対人スキルが低いとか、人間関係の構築が難しいとかって生徒には、まずは「助けてください。」と言えるようにすることが何より重要だ。

所属校には、不登校経験者が多数入学してくる。対人関係が苦手で、人と話すことに抵抗がある生徒も多い。

私じしん、人と話すのは得意ではない。友人も少ない(自ら友だちを作らないようにしているところもある)。自分にとって大切な人とだけ話したい。そういう人は、そんなに多くない。数人だ。

だから、やたらと人と話す必要はないと思う。人と話すのが好きで、誰とでも気軽に話せる人もいる。明るく、誰からも好かれ、友だちが多い人もいる。

しかしそんな人になる必要はないのだ。そゆなことをしなくても、幸せに生きていける。

ただ、授業をしていると次のように思う。例えば休みがちな生徒がいる。履修は成立しそうだ。しかし、授業に出ていないことで、授業での取り組みが評価できていない。別途、課題をやるとか、作品を作るとか、そのようなことをしないと単位修得が難しい。定期テストでも、点数が取れそうにない(授業に出ていないから、指導しようがない)。だから、テストの対策としてどんなことをすべきか知る必要がある。しかしなにをすべきかわかっていないように見える。

このような生徒は、基本的に受け身だ。手を差し伸べられるのを待っている。もちろん私は教員なので、手を差し伸べる準備はある。どうしてもなにも申し出てこなければ、こちらから声をかけ、必要な指示を与える。ただ、それは最後までしたくない。

なぜか。

彼らの人生は長い。困ったときに誰か(しかるべき相手)に相談を自らしなければ、自分が損をする。そのような場面は少なくないだろう。
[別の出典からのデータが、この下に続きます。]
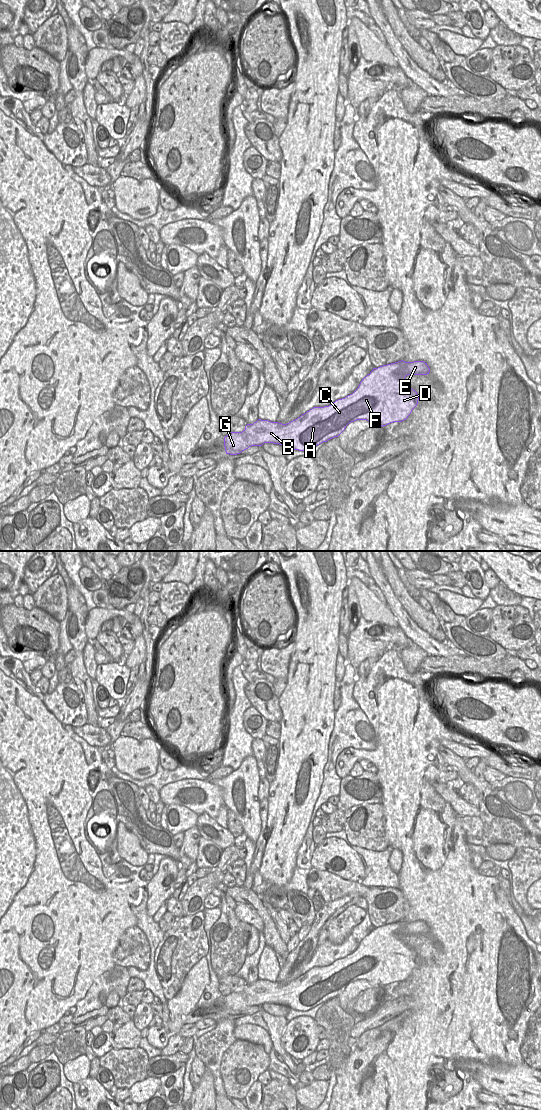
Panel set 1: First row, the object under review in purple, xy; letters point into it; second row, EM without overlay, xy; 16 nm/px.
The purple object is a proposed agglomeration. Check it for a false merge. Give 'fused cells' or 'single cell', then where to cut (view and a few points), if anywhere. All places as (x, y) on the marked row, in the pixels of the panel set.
single cell; cut none

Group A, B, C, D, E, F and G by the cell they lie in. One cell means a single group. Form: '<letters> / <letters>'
A B C D E F G

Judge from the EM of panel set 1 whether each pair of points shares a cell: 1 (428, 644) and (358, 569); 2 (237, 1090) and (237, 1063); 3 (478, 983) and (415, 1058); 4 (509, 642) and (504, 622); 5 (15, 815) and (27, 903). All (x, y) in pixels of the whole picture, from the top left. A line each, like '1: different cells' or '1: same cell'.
1: different cells
2: same cell
3: same cell
4: same cell
5: same cell

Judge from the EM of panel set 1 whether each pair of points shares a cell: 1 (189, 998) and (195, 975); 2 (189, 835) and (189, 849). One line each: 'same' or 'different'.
1: same
2: same

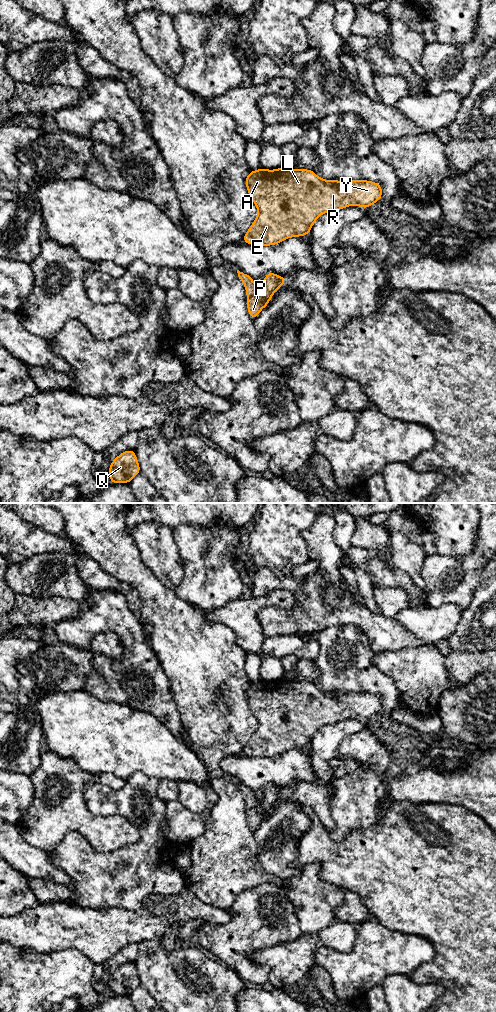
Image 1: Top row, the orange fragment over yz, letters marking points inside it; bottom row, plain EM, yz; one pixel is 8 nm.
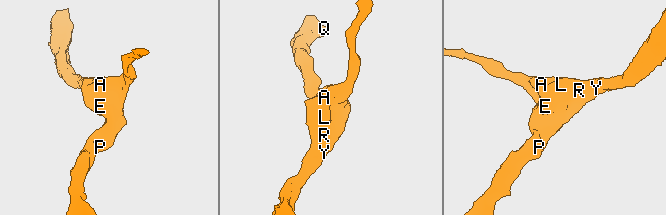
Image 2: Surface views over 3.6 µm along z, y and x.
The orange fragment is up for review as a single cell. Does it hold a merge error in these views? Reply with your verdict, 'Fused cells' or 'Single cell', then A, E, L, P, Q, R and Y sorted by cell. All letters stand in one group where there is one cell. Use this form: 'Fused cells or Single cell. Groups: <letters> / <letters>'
Single cell. Groups: A E L P Q R Y

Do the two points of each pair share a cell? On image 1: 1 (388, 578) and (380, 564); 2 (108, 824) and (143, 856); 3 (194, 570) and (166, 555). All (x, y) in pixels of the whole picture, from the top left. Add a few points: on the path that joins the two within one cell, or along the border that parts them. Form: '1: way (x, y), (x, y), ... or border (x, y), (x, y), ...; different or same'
1: way (385, 575), (380, 570), (380, 567); same
2: border (133, 823), (139, 838), (133, 843), (108, 852); different
3: border (183, 567), (183, 580), (176, 589); different

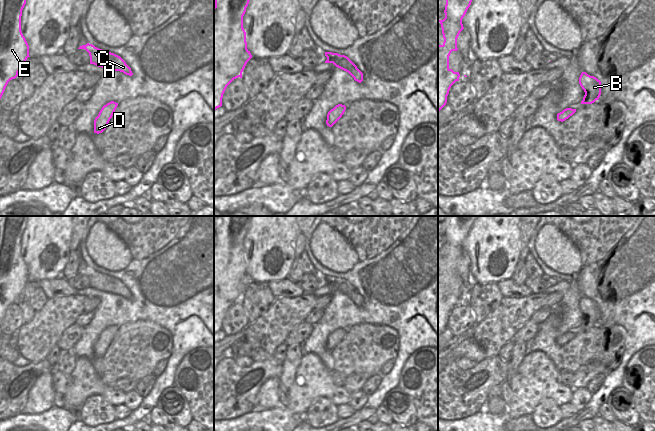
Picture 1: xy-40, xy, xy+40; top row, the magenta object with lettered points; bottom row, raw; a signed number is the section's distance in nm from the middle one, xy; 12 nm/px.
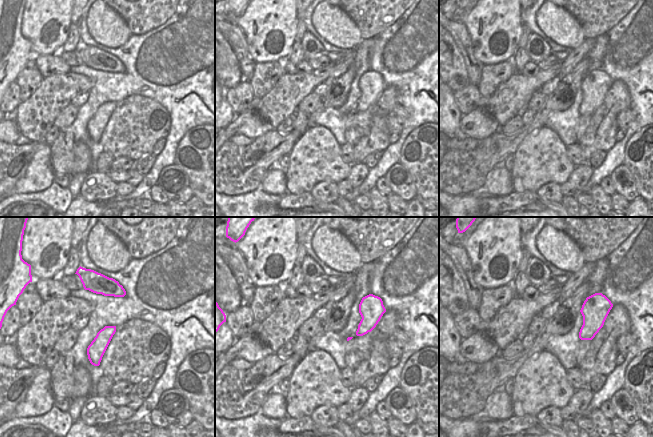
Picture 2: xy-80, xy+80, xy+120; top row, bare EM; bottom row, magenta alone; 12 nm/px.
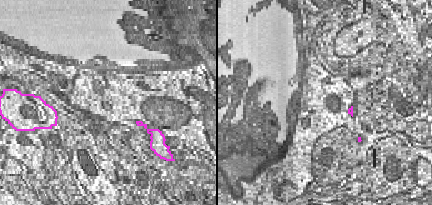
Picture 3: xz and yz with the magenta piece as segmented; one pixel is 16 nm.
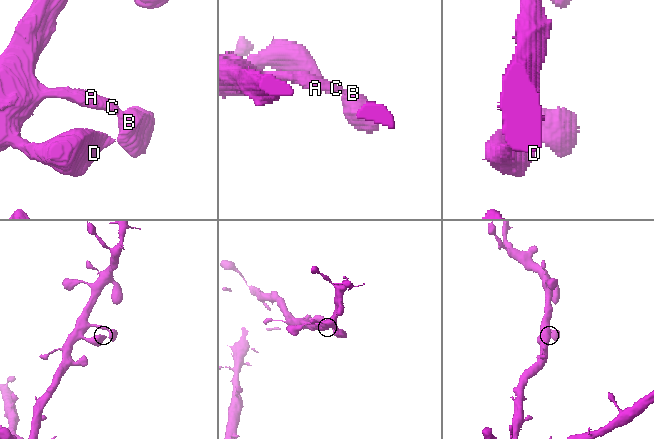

だから何よりも、困っていることを伝えられるようになってほしい。もっと簡潔に言えば、「助けてほしい」と言えるようになってほしい。

まずは生徒を呼ぶ。休憩中に呼んで話をする。「困ってないか。課題について聞きたいことはないか。テストの勉強で知りたいことはないか。」こんなふうに聞く。そのうえで、「こんなふうにあなた自身が聞かないといけないよ。どうすればいいですか。何をすればいいですか。単位を取るために何が必要ですか。こんなふうに、自分から聞かないといけない。」

このような指導をしても、すぐに聞けるようにはならない。しかし淡々と繰り返す。2年後、3年後に聞けるようになればいい。卒業までに、助けを自分から求められるようになればいい。